> **PASSAGE**:
"""
Dane didn’t actually complete a marathon; Bob breaks down over team changes

This week’s episode of The Biggest Loser 7 was split into two nights because of Tuesday’s presidential address, and each night offered its own drama, from a trainer and his team’s emotional meltdown to a contestant’s on-screen lie about running an entire marathon. Dane lied, and Bob cried.

After being eliminated at the end of Wednesday’s episode, Dane appeared in the where-are-they-now segment, and talked about running a marathon, which he says “was one of the most amazing experiences of my life to run side by side with my wife for an entire marathon.”

But he didn’t actually run the entire 26.2 miles. Aaron Barnhart rounds up two reports of Dane’s marathon experience, including an actual marathon runner’s blog post that says Dane “and his wife were several miles behind me throughout the entire race, but around mile 17 they got picked up by a van and driven to the end of the course, where they filmed the grand ‘crossing the finish line’ finale with all the family cheering. I’m hoping that they televise it as a half marathon, since I know he ran at least that far, which is truly a great accomplishment.”
"""
Dataset records:
"""
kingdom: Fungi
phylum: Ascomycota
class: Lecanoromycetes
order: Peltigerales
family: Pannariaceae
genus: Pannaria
"""
> **TASK LIST**:
**1.** In the passage about The Biggest Loser, at roughly which mile were Dane and his wife picked up by a van?
**2.** Write out the part of the passage about The Biggest Loser starting at "Dane didn’t actually" and ending at "and Bob cried.".

> **ANSWERS TO THE TASKS**:
**1.** Around mile 17.

**2.**
Dane didn’t actually complete a marathon; Bob breaks down over team changes

This week’s episode of The Biggest Loser 7 was split into two nights because of Tuesday’s presidential address, and each night offered its own drama, from a trainer and his team’s emotional meltdown to a contestant’s on-screen lie about running an entire marathon. Dane lied, and Bob cried.